Neben allen Problemen könnte der Austritt Großbritanniens aus der EU aber auch die Möglichkeit eröffnen, diejenigen Investoren aus Übersee anzulocken, die bisher die Insel als Standort für ihr Europa-Engagement ausgesucht hatten. Metropolen wie Madrid oder Barcelona könnten sich nun als Alternative anbieten.
Sandra Louven, Madrid


Portugal: Angst um die Exporte

Auch für Portugal ist Großbritannien ein wichtiger Handelspartner – das Land ist der viertgrößte Abnehmer von portugiesischen Exporten. Der portugiesische Finanzminister äußerte sich in einem Interview besorgt darüber, dass portugiesische Unternehmen durch den Brexit nun in einem weiteren Markt Probleme bekämen. Sie sind aus historischen Gründen stark in Brasilien und Angola engagiert – zwei Märkte, die beide in der Krise stecken

Portugal kann gerade eigentlich keine weiteren wirtschaftlichen Probleme gebrauchen: Das Land kämpft darum, das mit der EU vereinbarte Defizitkriterium für seinen Haushalt einzuhalten. In den ersten drei Monaten lag es selbst ohne den Brexit bei 3,2 Prozent der Wirtschaftsleistung und damit weit über den vereinbarten 2,2 Prozent, die Portugal Ende dieses Jahres erreichen soll.
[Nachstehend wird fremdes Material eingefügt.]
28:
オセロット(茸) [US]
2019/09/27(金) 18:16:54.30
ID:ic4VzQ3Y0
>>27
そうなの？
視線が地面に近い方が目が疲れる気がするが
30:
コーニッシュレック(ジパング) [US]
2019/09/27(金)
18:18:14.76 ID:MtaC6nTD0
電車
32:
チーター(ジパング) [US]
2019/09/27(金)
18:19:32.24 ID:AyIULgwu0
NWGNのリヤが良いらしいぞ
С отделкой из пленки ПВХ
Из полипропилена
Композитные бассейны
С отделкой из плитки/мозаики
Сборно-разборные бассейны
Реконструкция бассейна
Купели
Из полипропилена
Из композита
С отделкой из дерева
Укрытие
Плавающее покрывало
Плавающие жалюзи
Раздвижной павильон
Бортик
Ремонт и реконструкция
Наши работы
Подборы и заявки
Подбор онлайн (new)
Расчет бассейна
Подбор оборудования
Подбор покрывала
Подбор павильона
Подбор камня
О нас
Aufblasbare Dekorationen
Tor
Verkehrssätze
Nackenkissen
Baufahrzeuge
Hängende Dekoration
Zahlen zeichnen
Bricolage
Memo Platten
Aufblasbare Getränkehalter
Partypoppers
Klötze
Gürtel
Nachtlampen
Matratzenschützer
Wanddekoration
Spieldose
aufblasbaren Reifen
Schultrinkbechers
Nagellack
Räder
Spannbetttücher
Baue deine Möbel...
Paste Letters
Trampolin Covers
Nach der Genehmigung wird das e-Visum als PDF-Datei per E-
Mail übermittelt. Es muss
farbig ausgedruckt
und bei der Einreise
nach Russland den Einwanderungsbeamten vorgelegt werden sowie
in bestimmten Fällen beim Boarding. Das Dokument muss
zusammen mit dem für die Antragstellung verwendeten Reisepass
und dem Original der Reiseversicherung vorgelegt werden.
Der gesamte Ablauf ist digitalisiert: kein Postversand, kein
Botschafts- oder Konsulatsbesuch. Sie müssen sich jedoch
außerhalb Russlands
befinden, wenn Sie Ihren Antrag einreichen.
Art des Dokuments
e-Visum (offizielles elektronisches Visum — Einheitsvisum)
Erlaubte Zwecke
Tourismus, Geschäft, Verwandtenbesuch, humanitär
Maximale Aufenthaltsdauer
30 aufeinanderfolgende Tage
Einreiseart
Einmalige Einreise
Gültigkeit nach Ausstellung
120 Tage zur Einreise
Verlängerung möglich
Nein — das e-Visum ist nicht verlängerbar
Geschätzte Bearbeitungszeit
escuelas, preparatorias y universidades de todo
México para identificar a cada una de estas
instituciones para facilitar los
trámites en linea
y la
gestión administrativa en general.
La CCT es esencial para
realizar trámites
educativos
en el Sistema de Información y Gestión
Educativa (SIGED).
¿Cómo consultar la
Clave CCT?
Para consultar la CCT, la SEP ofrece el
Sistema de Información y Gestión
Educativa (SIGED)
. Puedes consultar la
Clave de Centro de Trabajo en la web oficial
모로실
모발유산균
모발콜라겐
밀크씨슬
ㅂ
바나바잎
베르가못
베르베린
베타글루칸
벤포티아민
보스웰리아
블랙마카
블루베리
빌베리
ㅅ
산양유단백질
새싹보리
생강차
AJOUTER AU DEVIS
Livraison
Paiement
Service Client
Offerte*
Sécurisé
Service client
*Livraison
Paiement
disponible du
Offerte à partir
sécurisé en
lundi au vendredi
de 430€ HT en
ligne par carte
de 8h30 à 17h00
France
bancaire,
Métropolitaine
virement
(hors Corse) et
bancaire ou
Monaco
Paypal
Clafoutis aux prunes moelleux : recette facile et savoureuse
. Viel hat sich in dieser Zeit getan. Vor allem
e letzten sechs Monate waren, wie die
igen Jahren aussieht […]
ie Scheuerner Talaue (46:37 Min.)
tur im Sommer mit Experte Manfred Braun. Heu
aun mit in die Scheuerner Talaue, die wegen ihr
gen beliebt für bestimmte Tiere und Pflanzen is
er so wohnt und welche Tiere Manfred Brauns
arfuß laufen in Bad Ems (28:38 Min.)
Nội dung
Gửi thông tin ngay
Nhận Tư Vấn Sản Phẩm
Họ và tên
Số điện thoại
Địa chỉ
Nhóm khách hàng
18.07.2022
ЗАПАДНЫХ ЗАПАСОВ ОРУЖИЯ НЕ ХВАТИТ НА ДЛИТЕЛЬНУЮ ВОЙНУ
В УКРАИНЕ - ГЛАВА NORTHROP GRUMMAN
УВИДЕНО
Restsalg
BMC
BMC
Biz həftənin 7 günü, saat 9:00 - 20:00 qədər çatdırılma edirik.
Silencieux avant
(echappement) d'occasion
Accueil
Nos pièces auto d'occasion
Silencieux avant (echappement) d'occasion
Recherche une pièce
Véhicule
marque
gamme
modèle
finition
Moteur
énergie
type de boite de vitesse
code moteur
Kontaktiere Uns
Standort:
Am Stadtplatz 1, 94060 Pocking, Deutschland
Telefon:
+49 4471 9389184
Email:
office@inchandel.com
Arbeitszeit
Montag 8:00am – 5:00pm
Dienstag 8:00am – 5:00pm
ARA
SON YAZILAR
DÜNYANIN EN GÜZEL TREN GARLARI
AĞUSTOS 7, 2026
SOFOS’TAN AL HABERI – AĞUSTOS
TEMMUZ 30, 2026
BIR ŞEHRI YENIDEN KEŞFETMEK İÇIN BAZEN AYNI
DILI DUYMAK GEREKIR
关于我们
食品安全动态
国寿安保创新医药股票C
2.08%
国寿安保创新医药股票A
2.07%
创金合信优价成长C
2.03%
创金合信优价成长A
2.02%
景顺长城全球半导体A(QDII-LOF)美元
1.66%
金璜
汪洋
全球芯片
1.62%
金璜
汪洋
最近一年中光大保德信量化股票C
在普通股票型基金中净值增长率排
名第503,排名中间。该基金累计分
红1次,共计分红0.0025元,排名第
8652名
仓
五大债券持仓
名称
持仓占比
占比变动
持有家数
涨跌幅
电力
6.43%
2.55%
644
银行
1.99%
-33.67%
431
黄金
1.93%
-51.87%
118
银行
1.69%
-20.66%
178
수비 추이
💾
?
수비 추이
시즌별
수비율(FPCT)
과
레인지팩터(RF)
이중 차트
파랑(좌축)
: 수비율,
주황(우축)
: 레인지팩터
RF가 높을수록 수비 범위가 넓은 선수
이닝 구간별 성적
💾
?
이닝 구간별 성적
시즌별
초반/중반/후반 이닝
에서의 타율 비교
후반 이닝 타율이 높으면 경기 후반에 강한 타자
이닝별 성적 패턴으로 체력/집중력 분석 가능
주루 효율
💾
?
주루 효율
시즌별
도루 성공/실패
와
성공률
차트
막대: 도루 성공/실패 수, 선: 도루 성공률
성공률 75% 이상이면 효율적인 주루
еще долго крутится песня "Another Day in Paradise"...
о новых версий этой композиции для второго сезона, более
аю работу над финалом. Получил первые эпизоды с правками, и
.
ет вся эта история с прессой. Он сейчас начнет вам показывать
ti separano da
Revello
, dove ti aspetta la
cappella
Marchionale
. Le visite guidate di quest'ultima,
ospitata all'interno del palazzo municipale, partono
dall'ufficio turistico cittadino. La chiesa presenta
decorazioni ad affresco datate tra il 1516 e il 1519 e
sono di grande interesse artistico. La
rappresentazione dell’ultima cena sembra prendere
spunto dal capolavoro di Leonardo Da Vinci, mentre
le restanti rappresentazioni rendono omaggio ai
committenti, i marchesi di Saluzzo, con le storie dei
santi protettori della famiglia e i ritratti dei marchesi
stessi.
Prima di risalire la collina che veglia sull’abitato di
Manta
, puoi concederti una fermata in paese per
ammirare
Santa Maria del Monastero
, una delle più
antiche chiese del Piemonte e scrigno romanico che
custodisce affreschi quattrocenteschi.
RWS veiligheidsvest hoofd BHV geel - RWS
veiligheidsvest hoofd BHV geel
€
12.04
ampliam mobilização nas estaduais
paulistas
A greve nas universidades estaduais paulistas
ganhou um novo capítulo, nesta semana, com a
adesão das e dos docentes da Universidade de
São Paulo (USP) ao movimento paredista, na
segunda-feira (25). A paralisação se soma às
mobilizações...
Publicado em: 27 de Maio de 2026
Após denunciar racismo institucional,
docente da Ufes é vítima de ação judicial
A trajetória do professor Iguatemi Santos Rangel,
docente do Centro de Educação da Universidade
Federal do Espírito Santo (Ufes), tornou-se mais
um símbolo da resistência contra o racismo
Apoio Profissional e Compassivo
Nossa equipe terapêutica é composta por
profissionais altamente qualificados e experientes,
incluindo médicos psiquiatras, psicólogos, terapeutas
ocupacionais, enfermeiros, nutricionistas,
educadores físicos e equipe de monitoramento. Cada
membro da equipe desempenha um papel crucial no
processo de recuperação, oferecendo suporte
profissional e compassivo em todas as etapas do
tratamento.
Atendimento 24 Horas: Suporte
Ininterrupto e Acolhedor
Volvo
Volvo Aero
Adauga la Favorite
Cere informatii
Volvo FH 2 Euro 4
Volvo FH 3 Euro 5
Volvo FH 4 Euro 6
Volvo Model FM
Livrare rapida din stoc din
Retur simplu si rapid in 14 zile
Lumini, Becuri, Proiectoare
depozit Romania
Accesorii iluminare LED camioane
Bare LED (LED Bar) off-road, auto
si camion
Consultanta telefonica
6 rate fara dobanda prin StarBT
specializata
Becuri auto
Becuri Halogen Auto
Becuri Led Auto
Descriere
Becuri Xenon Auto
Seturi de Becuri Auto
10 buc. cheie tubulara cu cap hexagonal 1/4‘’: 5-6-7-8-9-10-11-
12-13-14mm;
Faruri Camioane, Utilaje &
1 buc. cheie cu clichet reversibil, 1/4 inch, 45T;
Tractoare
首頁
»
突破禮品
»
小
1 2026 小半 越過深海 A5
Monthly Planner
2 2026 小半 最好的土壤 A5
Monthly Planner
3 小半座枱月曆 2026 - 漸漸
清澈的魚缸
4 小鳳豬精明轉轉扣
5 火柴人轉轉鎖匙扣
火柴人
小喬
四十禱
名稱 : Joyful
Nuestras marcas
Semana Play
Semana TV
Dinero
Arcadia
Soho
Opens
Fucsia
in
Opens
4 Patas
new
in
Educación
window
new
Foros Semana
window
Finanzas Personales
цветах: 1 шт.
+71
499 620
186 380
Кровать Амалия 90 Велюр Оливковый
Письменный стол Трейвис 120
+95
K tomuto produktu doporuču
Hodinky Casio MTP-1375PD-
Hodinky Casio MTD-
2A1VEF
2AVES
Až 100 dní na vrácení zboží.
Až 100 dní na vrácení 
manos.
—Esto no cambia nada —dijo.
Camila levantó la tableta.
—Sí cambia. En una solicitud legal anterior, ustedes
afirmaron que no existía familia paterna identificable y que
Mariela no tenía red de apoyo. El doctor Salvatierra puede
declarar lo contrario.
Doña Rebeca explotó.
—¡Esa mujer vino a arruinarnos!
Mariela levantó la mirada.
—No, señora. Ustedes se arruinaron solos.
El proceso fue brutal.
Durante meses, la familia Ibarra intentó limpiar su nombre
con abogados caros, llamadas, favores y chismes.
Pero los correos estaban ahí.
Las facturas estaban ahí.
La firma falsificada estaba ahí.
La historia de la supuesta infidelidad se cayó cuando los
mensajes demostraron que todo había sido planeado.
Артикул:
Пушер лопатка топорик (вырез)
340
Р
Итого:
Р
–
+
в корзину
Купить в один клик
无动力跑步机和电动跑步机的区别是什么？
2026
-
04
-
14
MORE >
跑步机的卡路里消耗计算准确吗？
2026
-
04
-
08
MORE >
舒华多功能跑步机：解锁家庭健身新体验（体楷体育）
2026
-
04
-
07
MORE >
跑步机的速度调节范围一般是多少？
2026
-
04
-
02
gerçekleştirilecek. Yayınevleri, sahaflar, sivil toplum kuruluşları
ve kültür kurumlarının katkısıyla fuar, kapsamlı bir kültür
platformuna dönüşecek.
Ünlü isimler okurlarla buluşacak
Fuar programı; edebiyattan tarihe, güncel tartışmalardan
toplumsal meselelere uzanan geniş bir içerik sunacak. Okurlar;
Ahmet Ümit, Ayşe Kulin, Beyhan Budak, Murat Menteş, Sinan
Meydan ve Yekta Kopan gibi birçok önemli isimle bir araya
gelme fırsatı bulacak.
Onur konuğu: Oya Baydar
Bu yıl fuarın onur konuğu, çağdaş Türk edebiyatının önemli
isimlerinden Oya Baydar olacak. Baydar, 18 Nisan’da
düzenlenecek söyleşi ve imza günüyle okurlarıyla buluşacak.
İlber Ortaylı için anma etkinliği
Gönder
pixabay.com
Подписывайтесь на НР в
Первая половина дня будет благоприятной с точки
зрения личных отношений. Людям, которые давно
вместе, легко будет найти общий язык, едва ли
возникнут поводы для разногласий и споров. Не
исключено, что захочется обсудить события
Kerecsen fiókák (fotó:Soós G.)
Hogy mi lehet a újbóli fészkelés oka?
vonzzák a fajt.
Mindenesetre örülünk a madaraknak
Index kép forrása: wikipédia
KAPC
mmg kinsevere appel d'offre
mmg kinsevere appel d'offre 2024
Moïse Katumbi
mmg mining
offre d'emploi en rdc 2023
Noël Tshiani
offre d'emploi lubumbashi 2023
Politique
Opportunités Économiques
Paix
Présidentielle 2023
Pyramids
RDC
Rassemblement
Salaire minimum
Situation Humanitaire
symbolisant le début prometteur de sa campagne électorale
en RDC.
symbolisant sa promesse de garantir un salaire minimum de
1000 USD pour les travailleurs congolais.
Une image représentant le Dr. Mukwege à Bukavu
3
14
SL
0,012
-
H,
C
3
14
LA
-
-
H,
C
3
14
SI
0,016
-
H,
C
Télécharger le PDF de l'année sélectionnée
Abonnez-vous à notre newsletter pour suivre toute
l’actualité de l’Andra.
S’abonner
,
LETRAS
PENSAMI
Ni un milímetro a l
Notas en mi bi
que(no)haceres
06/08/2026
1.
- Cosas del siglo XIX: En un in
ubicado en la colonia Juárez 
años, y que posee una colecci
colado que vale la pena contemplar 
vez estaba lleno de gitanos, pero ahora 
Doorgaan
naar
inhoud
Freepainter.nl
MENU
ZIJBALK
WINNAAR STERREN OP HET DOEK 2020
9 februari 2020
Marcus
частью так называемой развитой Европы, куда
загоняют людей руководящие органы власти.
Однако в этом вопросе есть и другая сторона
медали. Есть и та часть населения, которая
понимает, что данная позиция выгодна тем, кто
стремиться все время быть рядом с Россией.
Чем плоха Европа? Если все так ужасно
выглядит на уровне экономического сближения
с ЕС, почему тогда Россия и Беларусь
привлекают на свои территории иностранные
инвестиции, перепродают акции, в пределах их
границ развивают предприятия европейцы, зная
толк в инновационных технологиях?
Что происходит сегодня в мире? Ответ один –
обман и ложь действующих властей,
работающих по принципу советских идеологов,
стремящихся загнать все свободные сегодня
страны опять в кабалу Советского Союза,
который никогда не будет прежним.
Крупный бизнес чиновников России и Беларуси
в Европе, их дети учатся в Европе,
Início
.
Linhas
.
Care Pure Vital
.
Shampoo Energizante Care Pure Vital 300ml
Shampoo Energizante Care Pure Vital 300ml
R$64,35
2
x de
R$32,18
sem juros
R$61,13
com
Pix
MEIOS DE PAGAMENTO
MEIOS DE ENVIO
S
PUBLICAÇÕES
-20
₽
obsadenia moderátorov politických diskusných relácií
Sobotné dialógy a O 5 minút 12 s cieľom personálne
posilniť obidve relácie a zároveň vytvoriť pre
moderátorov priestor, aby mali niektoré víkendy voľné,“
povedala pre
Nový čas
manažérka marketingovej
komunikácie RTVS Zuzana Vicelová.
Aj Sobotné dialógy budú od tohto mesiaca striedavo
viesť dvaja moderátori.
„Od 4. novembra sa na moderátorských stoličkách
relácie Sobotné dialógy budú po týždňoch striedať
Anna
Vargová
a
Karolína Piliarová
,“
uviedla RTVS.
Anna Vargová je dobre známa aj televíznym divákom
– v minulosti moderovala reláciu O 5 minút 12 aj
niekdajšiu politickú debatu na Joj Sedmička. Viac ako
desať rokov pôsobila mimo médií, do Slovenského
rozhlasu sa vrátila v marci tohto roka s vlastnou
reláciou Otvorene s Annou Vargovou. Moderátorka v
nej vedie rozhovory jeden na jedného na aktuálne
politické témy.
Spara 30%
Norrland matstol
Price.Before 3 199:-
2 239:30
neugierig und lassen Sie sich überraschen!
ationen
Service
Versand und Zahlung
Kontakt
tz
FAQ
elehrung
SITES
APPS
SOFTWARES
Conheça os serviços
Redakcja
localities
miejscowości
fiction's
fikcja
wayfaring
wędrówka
Zudem erschweren die Turbulenzen an der Börsen den Verkauf der staatlich geretteten Novo Banco. Novo Banco ist der gute Teil der in der Finanzkrise mit fünf Milliarden Euro vor dem Bankrott geretteten Banco Espírito Santo. Die Regierung in Lissabon macht dieses Jahr bereits den zweiten Anlauf, Novo Banco zu verkaufen, nachdem im vergangenen Jahr die Gebote offenbar nur bei rund 1,5 Milliarden Euro gelegen haben.

Die Differenz zwischen Verkaufspreis und staatlichem Rettungsgeld müssen die übrigen portugiesischen Banken zahlen, die sich ohnehin in einer sehr labilen Lage befinden. Der portugiesische Bankenverband versicherte aber, die Banken seien auf den Brexit vorbereitet gewesen und würden ihren Kunden weiterhin sämtliche Dienstleistungen anbieten.